Two middle-aged white guys, in sweaters, disagreeing even in agreement on a film: How Siskel and Ebert parlayed that formula into international stardom, with regular appearances on Letterman, Leno and beyond — it’s a good story, told adroitly and often movingly by Singer.

Q: Where did it start for you with these guys?

A: When I was 14, summer of 1995. One show that summer, they talked about “Trainspotting,” and in Providence, Rhode Island — I grew up in suburban New Jersey — there was a theater showing Danny Boyle’s film. I shouldn’t have been allowed in; I was the smallest 14-year-old that ever existed. But I was and it blew my mind, and I have Siskel and Ebert to thank for it. By that time I’d probably been watching the show since I was 12.

Q: Let’s go back, as you do in your book, to how they got to their respective papers in the beginning. Ebert’s working on his doctorate at the University of Chicago and needed a job. Herman Kogan of the Chicago Daily News published a couple of Ebert freelance pieces. Impressed, Kogan arranges a lunch for Roger and two editors over at the Sun-Times. The job offer with the Sun-Times Sunday magazine section arrives even before they get the dessert order in. This was in 1966 and Roger’s made film critic the following year.

Two years later, Siskel’s at the Tribune and film critic Clifford Terry goes on a year-long leave for a Nieman Fellowship at Harvard, and Gene makes his move. So you have these two fiercely competitive writers, Ebert and Siskel, who at the time hardly knew each other and rarely spoke to one another. When you watch the very first episode of their first venture, “Opening Soon at a Theater Near You” produced by WTTW-FM for public TV, you don’t get a lot of the competitive juice, do you?

A: It’s striking how little you get. In the beginning, in 1975, they authentically didn’t like each other yet, but it actually doesn’t come across that way on TV because it’s pure discomfort. Fascinating dichotomy. What you see (in the pilot) is what the Siskel and Ebert imitators later were like, some of them, anyway.

It was (WTTW producer) Thea Flaum who saw it through, kept them around and together, saw the potential — and figured out how to bring their off-camera energy, so combative and combustible, to what they could do on-camera.
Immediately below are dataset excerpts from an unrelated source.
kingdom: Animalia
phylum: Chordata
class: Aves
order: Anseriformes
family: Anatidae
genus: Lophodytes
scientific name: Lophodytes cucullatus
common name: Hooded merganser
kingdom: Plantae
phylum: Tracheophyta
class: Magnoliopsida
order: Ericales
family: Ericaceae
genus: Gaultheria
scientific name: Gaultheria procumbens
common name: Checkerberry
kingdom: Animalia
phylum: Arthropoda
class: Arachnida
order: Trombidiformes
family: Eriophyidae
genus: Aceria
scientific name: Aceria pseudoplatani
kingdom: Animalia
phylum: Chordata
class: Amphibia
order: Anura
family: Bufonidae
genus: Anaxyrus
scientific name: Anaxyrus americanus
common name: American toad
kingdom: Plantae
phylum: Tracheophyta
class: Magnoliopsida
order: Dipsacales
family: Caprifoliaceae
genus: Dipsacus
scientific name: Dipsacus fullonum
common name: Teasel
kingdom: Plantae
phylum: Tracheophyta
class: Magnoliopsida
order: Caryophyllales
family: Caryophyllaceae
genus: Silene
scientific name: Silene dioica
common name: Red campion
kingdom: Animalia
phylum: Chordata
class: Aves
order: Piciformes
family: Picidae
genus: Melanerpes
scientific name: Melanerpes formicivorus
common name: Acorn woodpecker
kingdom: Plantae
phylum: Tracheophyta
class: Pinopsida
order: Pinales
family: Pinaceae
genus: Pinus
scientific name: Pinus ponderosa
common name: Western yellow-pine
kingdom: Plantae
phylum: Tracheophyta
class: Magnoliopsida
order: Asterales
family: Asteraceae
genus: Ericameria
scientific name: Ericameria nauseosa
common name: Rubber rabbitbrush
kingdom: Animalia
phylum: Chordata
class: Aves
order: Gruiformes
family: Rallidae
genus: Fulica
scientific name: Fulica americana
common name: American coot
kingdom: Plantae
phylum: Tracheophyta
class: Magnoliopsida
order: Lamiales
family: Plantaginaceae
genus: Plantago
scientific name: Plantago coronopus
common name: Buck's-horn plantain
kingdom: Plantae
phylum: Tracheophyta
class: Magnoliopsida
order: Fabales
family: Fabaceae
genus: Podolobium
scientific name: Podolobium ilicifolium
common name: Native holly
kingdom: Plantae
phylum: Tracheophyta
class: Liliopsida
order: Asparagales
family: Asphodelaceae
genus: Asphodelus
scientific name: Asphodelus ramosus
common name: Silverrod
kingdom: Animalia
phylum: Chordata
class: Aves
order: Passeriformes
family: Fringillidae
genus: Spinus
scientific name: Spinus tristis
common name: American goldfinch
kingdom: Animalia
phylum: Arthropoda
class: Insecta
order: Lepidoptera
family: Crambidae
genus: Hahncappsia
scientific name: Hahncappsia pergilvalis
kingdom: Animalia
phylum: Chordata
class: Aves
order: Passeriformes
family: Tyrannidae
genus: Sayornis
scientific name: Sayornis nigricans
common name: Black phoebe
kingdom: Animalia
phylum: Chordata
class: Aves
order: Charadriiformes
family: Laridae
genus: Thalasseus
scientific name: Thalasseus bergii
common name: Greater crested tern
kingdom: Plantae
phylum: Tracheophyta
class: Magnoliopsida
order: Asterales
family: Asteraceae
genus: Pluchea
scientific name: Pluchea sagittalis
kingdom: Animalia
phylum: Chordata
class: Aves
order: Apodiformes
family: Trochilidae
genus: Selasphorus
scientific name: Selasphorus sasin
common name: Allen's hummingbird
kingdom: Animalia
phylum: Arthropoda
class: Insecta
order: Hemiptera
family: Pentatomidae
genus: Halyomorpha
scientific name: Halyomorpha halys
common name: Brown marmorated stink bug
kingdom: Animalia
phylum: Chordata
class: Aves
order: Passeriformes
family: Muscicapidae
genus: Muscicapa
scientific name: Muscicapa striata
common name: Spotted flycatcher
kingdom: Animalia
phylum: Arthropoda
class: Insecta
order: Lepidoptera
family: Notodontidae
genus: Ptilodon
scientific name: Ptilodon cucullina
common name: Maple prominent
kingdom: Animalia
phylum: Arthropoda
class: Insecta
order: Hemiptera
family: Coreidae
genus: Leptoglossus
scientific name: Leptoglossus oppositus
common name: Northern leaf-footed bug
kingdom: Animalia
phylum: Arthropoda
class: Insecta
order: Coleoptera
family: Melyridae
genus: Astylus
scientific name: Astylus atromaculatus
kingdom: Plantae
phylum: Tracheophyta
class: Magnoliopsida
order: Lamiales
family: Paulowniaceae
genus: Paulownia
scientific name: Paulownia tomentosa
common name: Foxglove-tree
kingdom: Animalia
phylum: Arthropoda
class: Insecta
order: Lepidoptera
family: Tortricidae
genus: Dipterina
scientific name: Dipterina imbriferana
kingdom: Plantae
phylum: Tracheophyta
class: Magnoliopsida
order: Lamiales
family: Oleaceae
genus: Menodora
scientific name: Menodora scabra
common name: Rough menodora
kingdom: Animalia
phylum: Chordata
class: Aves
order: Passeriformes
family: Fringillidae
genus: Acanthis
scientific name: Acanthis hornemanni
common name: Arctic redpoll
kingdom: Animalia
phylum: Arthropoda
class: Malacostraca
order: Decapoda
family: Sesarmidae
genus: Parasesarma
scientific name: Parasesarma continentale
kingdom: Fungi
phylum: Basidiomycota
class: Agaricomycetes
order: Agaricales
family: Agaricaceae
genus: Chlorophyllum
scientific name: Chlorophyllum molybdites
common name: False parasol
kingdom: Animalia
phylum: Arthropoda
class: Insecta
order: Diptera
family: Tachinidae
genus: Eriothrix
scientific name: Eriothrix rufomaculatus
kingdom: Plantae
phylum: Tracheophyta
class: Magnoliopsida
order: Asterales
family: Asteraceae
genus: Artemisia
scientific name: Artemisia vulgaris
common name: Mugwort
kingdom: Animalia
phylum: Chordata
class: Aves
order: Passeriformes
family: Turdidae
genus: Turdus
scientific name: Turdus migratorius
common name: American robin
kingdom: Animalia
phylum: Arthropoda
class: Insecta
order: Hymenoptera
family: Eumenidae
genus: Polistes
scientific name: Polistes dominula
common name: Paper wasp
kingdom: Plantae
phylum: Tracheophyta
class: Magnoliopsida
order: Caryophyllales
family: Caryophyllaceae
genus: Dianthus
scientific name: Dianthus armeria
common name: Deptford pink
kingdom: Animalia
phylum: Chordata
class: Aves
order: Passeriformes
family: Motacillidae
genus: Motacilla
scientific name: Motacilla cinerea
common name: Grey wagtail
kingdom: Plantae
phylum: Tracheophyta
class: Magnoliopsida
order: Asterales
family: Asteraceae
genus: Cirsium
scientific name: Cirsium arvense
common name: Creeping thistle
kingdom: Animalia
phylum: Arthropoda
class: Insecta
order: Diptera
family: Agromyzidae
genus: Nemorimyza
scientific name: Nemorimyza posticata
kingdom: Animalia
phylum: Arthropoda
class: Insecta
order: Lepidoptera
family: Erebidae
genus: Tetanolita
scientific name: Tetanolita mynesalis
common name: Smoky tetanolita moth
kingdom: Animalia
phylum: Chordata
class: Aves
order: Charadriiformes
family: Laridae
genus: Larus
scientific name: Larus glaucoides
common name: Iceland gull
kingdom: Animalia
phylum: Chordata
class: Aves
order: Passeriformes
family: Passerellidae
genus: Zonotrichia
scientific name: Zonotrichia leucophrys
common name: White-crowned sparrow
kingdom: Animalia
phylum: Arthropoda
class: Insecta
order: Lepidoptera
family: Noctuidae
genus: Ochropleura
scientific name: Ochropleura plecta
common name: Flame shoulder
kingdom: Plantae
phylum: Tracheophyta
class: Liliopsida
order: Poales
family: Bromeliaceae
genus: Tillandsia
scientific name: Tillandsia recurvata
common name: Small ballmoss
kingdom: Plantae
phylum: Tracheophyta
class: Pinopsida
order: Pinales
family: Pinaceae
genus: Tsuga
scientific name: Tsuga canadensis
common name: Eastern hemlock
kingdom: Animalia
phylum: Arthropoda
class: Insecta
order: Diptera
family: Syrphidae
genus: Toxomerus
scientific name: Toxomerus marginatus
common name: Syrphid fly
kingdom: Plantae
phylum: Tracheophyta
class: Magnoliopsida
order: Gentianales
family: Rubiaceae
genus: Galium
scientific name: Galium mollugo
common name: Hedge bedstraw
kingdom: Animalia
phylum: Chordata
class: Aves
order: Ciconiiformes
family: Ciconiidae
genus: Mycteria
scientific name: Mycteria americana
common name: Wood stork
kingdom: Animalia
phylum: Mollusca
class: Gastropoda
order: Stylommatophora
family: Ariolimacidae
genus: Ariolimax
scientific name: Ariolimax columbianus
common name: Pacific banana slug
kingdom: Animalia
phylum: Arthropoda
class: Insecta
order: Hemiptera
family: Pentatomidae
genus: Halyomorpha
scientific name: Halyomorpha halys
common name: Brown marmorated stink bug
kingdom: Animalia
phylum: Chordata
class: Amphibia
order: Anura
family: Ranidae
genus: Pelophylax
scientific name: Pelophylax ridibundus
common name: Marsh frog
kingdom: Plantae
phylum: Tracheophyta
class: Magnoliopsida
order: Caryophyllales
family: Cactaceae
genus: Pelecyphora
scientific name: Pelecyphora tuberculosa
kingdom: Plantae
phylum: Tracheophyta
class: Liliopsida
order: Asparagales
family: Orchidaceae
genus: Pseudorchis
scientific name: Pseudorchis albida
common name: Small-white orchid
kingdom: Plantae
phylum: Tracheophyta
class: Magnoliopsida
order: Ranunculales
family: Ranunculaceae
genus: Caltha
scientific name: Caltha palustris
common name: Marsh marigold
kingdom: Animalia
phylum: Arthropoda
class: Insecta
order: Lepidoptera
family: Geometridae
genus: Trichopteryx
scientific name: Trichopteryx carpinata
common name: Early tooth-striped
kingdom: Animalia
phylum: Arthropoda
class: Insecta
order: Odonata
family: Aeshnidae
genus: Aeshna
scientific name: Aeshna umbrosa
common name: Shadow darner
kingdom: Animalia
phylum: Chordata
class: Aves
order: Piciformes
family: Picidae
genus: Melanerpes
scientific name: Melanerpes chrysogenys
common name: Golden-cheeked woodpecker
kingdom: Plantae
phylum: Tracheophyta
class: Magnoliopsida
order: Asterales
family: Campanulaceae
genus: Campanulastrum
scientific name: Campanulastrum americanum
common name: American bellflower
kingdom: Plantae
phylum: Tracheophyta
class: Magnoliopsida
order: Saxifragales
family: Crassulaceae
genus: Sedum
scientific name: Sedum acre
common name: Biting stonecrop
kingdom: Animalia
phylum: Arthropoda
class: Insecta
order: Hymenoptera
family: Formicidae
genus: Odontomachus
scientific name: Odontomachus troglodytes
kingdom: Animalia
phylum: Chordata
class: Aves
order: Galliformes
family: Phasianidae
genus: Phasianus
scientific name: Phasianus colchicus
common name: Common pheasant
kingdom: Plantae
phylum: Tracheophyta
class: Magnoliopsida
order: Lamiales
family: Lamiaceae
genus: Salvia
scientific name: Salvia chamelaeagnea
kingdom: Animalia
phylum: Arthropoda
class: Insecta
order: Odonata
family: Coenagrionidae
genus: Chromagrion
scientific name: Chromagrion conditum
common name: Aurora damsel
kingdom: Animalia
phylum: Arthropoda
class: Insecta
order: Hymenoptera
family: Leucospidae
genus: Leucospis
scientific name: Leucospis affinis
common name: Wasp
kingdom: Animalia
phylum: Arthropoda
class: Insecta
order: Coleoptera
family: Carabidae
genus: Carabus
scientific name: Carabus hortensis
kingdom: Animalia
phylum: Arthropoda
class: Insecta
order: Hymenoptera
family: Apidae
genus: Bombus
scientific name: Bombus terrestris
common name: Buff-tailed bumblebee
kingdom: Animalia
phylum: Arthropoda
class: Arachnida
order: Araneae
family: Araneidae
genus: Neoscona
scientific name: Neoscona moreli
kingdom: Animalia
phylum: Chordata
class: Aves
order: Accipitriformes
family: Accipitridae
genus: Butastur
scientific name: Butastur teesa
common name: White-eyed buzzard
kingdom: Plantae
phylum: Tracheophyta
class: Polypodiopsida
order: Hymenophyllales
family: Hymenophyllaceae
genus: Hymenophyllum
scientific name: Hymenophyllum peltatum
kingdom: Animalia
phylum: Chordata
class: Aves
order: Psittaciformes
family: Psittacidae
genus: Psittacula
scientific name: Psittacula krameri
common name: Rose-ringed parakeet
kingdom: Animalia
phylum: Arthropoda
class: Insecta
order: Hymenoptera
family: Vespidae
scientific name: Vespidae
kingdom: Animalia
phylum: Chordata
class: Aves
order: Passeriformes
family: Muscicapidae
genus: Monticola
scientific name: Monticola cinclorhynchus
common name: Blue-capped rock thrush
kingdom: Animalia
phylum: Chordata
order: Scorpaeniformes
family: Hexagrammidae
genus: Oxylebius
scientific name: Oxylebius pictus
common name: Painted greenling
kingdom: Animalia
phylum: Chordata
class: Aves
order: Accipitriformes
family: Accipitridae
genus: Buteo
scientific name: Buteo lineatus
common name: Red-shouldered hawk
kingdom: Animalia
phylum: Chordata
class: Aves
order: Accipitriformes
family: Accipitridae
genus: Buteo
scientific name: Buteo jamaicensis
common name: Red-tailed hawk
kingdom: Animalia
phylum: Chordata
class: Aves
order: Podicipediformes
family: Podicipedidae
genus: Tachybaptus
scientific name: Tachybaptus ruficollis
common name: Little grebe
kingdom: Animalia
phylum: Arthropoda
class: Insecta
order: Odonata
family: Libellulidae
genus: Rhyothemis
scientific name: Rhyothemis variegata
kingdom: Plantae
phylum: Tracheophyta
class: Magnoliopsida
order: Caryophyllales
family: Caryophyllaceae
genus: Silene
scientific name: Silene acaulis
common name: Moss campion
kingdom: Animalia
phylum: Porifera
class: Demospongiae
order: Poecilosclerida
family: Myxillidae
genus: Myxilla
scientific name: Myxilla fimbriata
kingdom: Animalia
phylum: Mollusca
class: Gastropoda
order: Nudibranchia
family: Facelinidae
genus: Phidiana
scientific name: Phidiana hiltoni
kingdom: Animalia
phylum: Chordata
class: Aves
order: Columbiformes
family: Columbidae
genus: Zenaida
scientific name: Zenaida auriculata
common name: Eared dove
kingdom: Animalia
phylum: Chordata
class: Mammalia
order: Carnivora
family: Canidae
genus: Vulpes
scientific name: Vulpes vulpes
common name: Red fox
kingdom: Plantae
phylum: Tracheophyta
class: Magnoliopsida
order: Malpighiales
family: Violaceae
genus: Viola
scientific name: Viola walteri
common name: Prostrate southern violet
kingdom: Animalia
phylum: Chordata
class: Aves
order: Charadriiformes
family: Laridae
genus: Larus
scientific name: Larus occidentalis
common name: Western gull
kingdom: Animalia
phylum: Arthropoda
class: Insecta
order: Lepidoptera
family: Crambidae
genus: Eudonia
Both men always said she was the one who figured it out.

Q: Your subtitle, “How Siskel & Ebert Changed Movies Forever,” is a bold assertion. Talk to us a little more about that.

A: It is a bold assertion. But I think their influence and importance looms large. Certainly they influenced the way we talk about movies even today. When they made it on TV, they used their megaphones for the good of the movies, and for a force for change. In 1990, I think it was, Entertainment Weekly had their 100-most-powerful-people-in-Hollywood issue. And Siskel and Ebert landed at No. 10, behind Michael Eisner (then CEO of the Walt Disney Company which owned the show in its most popular stretch). Behind Eisner, but ahead of Jeffrey Katzenberg (then chairman of Walt Disney Studios), their boss, more or less at Disney at the time.